Rugby: Sunwolves' rally falls short

The Bulls' Nick De Jager (with ball) shrugs off a tackle by a Sunwolves opponent during yesterday's Super Rugby game. The Bulls led 23-10 at one stage, but the newcomers fought back to finish 27-30.
The Bulls' Nick De Jager (with ball) shrugs off a tackle by a Sunwolves opponent during yesterday's Super Rugby game. The Bulls led 23-10 at one stage, but the newcomers fought back to finish 27-30.ST PHOTO: LIM YAOHUI

Despite clever tactics, newcomers' loss to Bulls brings anguish of 2nd narrow defeat

SUPER RUGBY

Sunwolves 27
Bulls 30

It appears the National Stadium is both a talisman and a curse for the Sunwolves. First they lost to the Cheetahs by just one point. Yesterday, they fell to the Bulls by three, leaving them still without a maiden Super Rugby victory.

The 30-27 defeat extended the Japanese franchise's losing streak to four games since joining the elite club competition this year.

Yet, while Kallang has been the site of their heartbreaks, it has also been the stage for their finest performances. They were outclassed in their other games against the Rebels (9-35) and Lions (13-26).

Yesterday, they started bravely, courtesy of a second-minute try by flanker Andrew Durutalo. But the Bulls muscled their way to a 23-10 lead through tries by captain Adriaan Strauss (26th minute) and flanker Roelof Smit (47th).

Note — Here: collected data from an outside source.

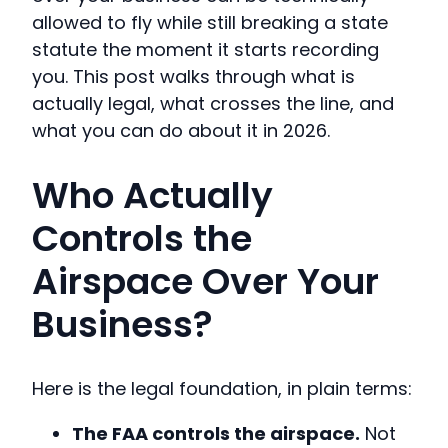
allowed to fly while still breaking a state
statute the moment it starts recording
you. This post walks through what is
actually legal, what crosses the line, and
what you can do about it in 2026.
Who Actually
Controls the
Airspace Over Your
Business?
Here is the legal foundation, in plain terms:
The FAA controls the airspace.
Not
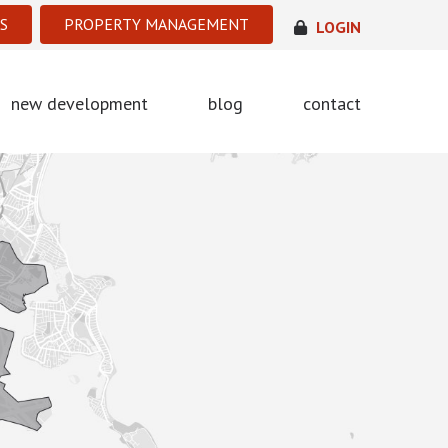
S
PROPERTY MANAGEMENT
LOGIN
new development
blog
contact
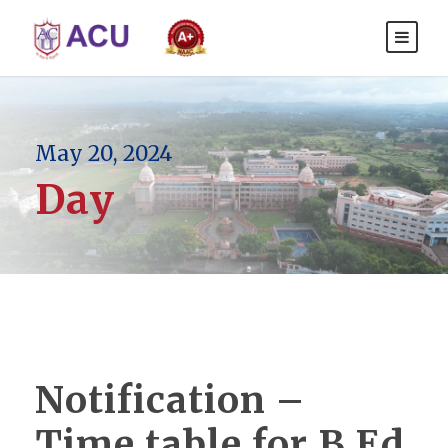
May 20, 2024
Day
Notification –
Time table for B.Ed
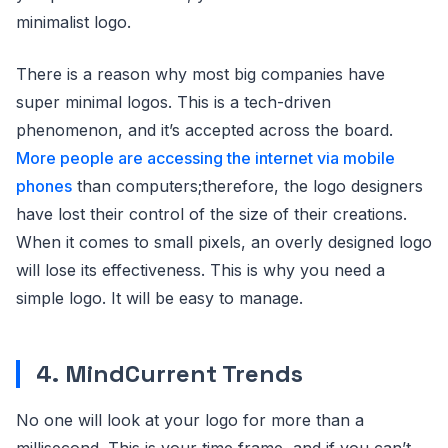
minimalist logo.
There is a reason why most big companies have
super minimal logos. This is a tech-driven
phenomenon, and it’s accepted across the board.
More people are accessing the internet via mobile
phones
than computers;therefore, the logo designers
have lost their control of the size of their creations.
When it comes to small pixels, an overly designed logo
will lose its effectiveness. This is why you need a
simple logo. It will be easy to manage.
4. MindCurrent Trends
No one will look at your logo for more than a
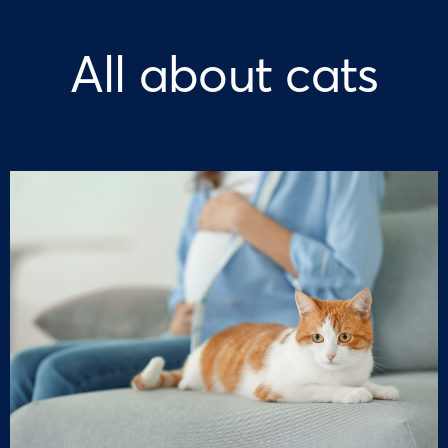
All about cats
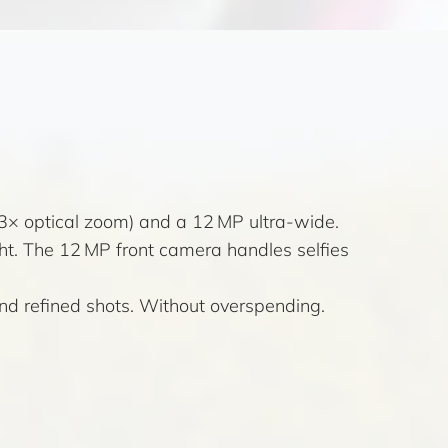
(3× optical zoom) and a 12 MP ultra-wide.
t. The 12 MP front camera handles selfies
and refined shots. Without overspending.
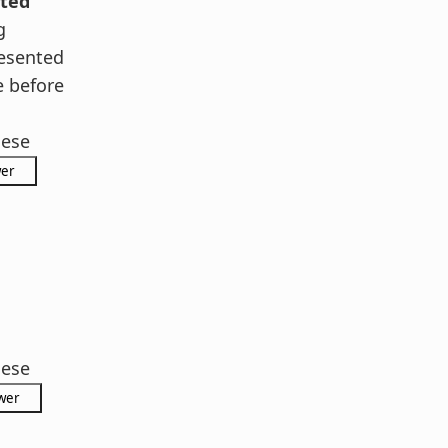
ted
g
esented
e before
hese
hese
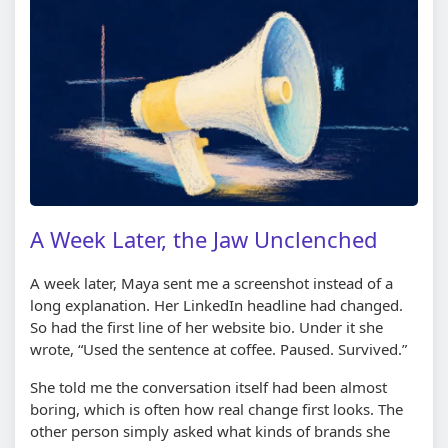
A Week Later, the Jaw Unclenched
A week later, Maya sent me a screenshot instead of a
long explanation. Her LinkedIn headline had changed.
So had the first line of her website bio. Under it she
wrote, “Used the sentence at coffee. Paused. Survived.”
She told me the conversation itself had been almost
boring, which is often how real change first looks. The
other person simply asked what kinds of brands she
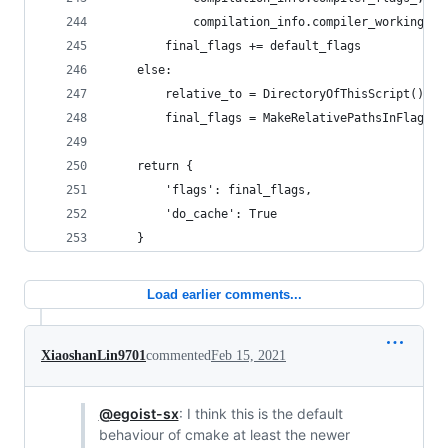
            compilation_info.compiler_working_di
        final_flags += default_flags
    else:
        relative_to = DirectoryOfThisScript()
        final_flags = MakeRelativePathsInFlagsAb
    return {
        'flags': final_flags,
        'do_cache': True
    }
Load earlier comments...
XiaoshanLin9701
commented
Feb 15, 2021
@egoist-sx
: I think this is the default
behaviour of cmake at least the newer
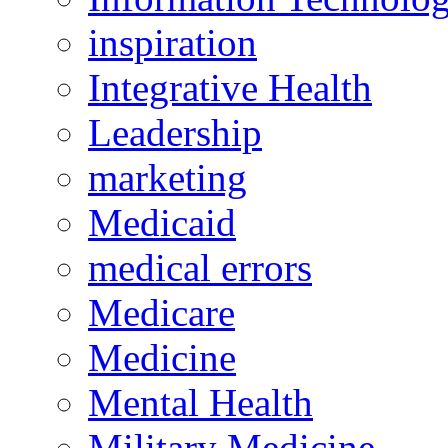
inspiration
Integrative Health
Leadership
marketing
Medicaid
medical errors
Medicare
Medicine
Mental Health
Military Medicine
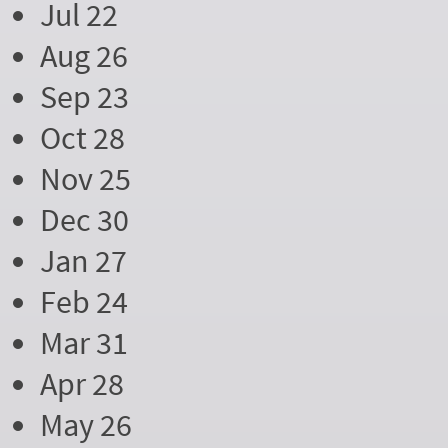
Jul 22
Aug 26
Sep 23
Oct 28
Nov 25
Dec 30
Jan 27
Feb 24
Mar 31
Apr 28
May 26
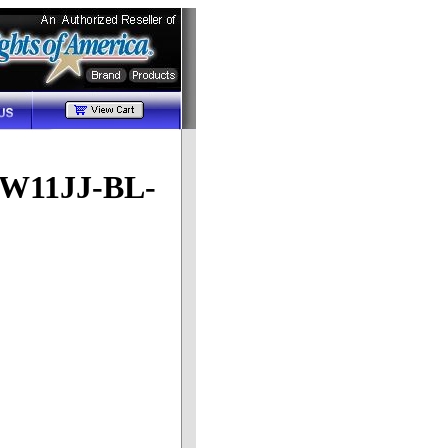
(LW11JJ-BL-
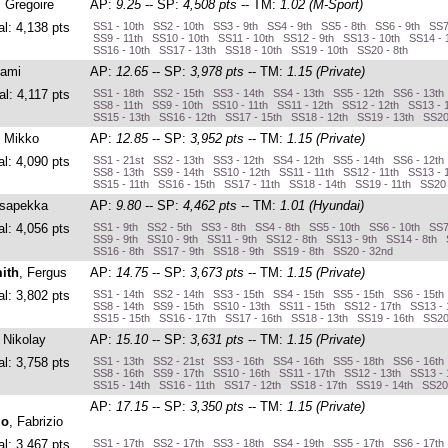
, Gregoire
AP:
9.25
-- SP:
4,508 pts
-- TM:
1.02 (M-Sport)
al: 4,138 pts
SS1 - 10th SS2 - 10th SS3 - 9th SS4 - 9th SS5 - 8th SS6 - 9th SS7
SS9 - 11th SS10 - 10th SS11 - 10th SS12 - 9th SS13 - 10th SS14 - 
SS16 - 10th SS17 - 13th SS18 - 10th SS19 - 10th SS20 - 8th
Sami
AP:
12.65
-- SP:
3,978 pts
-- TM:
1.15 (Private)
al: 4,117 pts
SS1 - 18th SS2 - 15th SS3 - 14th SS4 - 13th SS5 - 12th SS6 - 13th
SS8 - 11th SS9 - 10th SS10 - 11th SS11 - 12th SS12 - 12th SS13 - 
SS15 - 13th SS16 - 12th SS17 - 15th SS18 - 12th SS19 - 13th SS20
, Mikko
AP:
12.85
-- SP:
3,952 pts
-- TM:
1.15 (Private)
al: 4,090 pts
SS1 - 21st SS2 - 13th SS3 - 12th SS4 - 12th SS5 - 14th SS6 - 12th
SS8 - 13th SS9 - 14th SS10 - 12th SS11 - 11th SS12 - 11th SS13 - 
SS15 - 11th SS16 - 15th SS17 - 11th SS18 - 14th SS19 - 11th SS20 
Esapekka
AP:
9.80
-- SP:
4,462 pts
-- TM:
1.01 (Hyundai)
al: 4,056 pts
SS1 - 9th SS2 - 5th SS3 - 8th SS4 - 8th SS5 - 10th SS6 - 10th SS7
SS9 - 9th SS10 - 9th SS11 - 9th SS12 - 8th SS13 - 9th SS14 - 8th 
SS16 - 8th SS17 - 9th SS18 - 9th SS19 - 8th SS20 - 32nd
ith
, Fergus
AP:
14.75
-- SP:
3,673 pts
-- TM:
1.15 (Private)
al: 3,802 pts
SS1 - 14th SS2 - 14th SS3 - 15th SS4 - 15th SS5 - 15th SS6 - 15th
SS8 - 14th SS9 - 15th SS10 - 13th SS11 - 15th SS12 - 17th SS13 - 
SS15 - 15th SS16 - 17th SS17 - 16th SS18 - 13th SS19 - 16th SS20
, Nikolay
AP:
15.10
-- SP:
3,631 pts
-- TM:
1.15 (Private)
al: 3,758 pts
SS1 - 13th SS2 - 21st SS3 - 16th SS4 - 16th SS5 - 18th SS6 - 16th
SS8 - 16th SS9 - 17th SS10 - 16th SS11 - 17th SS12 - 13th SS13 - 
SS15 - 14th SS16 - 11th SS17 - 12th SS18 - 17th SS19 - 14th SS20
AP:
17.15
-- SP:
3,350 pts
-- TM:
1.15 (Private)
lo
, Fabrizio
al: 3,467 pts
SS1 - 17th SS2 - 17th SS3 - 18th SS4 - 19th SS5 - 17th SS6 - 17th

The Sunwolves struggled to cope with the physicality of the Bulls, who were effective at the rucks, dominated the scrums and had 70 per cent of possession in the first half. The hosts then cleverly resorted to chipping and kicking to try to counter their stronger opponents.

In the 56th minute, they finally found a gap on the left flank. And Japanese star Akihito Yamada recorded his fourth try in two games in Singapore, following the first-half hat-trick he scored in the Sunwolves' 31-32 loss to the Cheetahs a fortnight ago.

The 7,571-strong crowd sensed a possible comeback victory for the home side, but Jamba Ulengo's try shut the door in the 66th minute.

Nonetheless, the Sunwolves finished with a flourish thanks to scrum-half Yuki Yatomi's try at the death.

Coach Mark Hammett felt the three tries which his team conceded were not from defensive errors.

The 43-year-old Kiwi said: "They are big guys, and two of the tries were from push-over scrums. I saw real positives and we kept our defensive line."

He also praised Yamada, calling him a "real talent" and adding: "He's a world-class finisher. Singapore seems to bring out the best in him."

To that, Yamada joked: "I think Singapore can be my second home."

Bulls coach Nollis Marais felt the Sunwolves are an ever-improving side. The South African said: "I'm just glad we played them now, and not weeks later. They're just going to get better, they're a clever side."

But for Sunwolves' skipper Shota Horie, 30, the loss was another wasted opportunity.

The hooker said: "We regret the four losses and it's disappointing. We've just got to look forward to the next game."

The Sunwolves will next travel to South Africa to face the Kings in Port Elizabeth next Saturday.

Like the Sunwolves, the Kings have lost all four of their matches to date this season.

In fact, the South African outfit have a poorer scoring record than the Japanese newcomers, losing by an average margin of 31 points.

Yet, Hammett insists they are not too hung up about getting a win.

He said: "The moment we believe that we are favourites, we are going to lose. And they are playing on their home ground, so we've got to be prepared to put in our best performance."